Euphémismes diplomatiques pour dire : le système est corrompu, nous le savons, nous continuons à payer.

La responsabilité du FMI : complice par action, complice par omission

Le FMI ne peut pas ignorer la réalité mauritanienne.

Ses missions Article IV, ses revues de programme, ses missions techniques d'AFRITAC Ouest, son représentant résident à Nouakchott), tout ce dispositif produit pourtant des rapports, des notes, des alertes internes.

Ce que le FMI sait, et ce qu'il tait :

- La dette contractée au nom de l'État finance la rente de l'élite. Les emprunts extérieurs (FMI, Banque mondiale, BAD, Chine, Arab Funds) financent des projets « d'infrastructure » surfacturés, attribués à des entreprises-écrans liées au pouvoir. L'argent revient en kickbacks, en comptes offshore, en immobilier à Dubaï, en France, au Maroc, en Turquie.

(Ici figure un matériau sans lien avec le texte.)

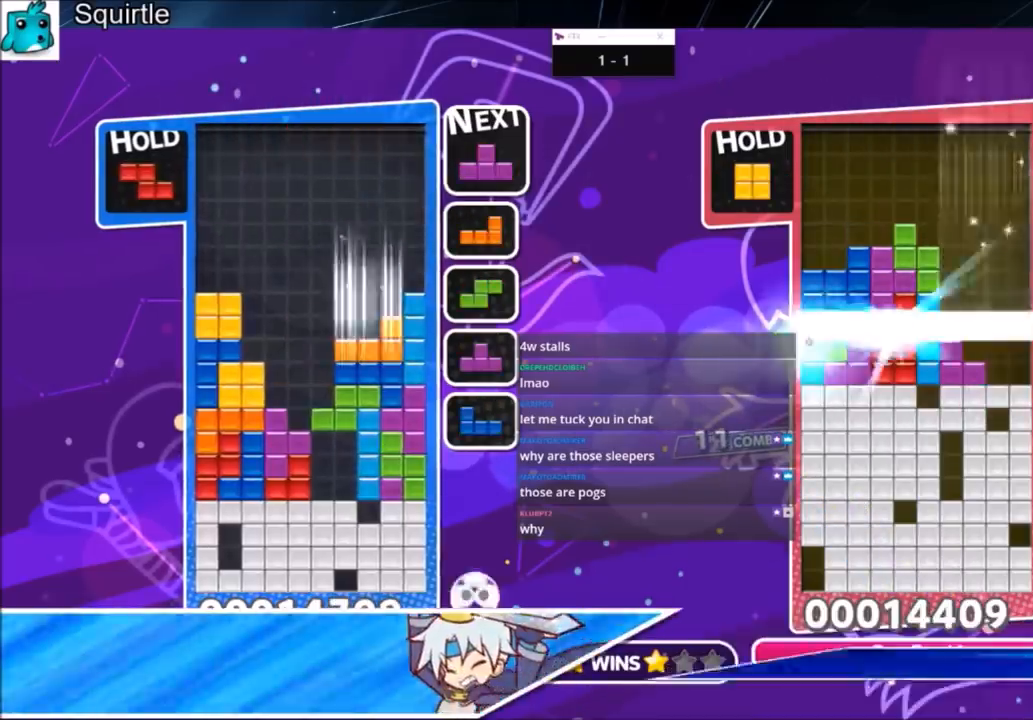
{"keys": ["left"], "events": [[100, "c", "down"], [100, "down", "up"], [234, "x", "down"], [334, "c", "up"], [334, "down", "down"], [400, "left", "down"], [400, "right", "up"], [400, "x", "up"], [434, "down", "up"]]}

- Les « repères structurels » du FMI sont contournés systématiquement. Les « benchmarks structurels » sur la gouvernance des entreprises publiques, la transparence des contrats miniers, la publication des audits, la réforme de la commande publique - sont soit « partiellement respectés » avec des reports infinis, soit satisfaits par des mesures cosmétiques (décrets non appliqués, portails web vides, décrets d'application jamais signés).

- Le FMI valide les décaissements malgré le non-respect. Chaque revue de programme aboutit à un « achèvement » (completion) ou à une « dérogation » (waiver) pour les critères non respectés. L'argent coule. Le FMI ne peut pas ne pas décaisser : sa crédibilité institutionnelle, son modèle économique (les intérêts et commissions sur les prêts), sa bureaucratie l'exigent.

- Le FMI légitime le pouvoir en place. Chaque visite du Directeur général, chaque communiqué de presse saluant « l'engagement des autorités », chaque décaissement célébré comme un « vote de confiance » - tout cela renforce la légitimité internationale d'un régime qui ne doit sa survie qu'à la rente extérieure et à la répression intérieure.

- Le FMI impose l'austérité aux pauvres, pas aux prédateurs. Les conditionnalités classiques (réduction de la masse salariale, hausse des taxes à la consommation, suppression de subventions) frappent les pauvres. Les prédateurs - exemptés d'impôts, bénéficiaires de marchés publics, protégés par l'impunité - ne paient pas.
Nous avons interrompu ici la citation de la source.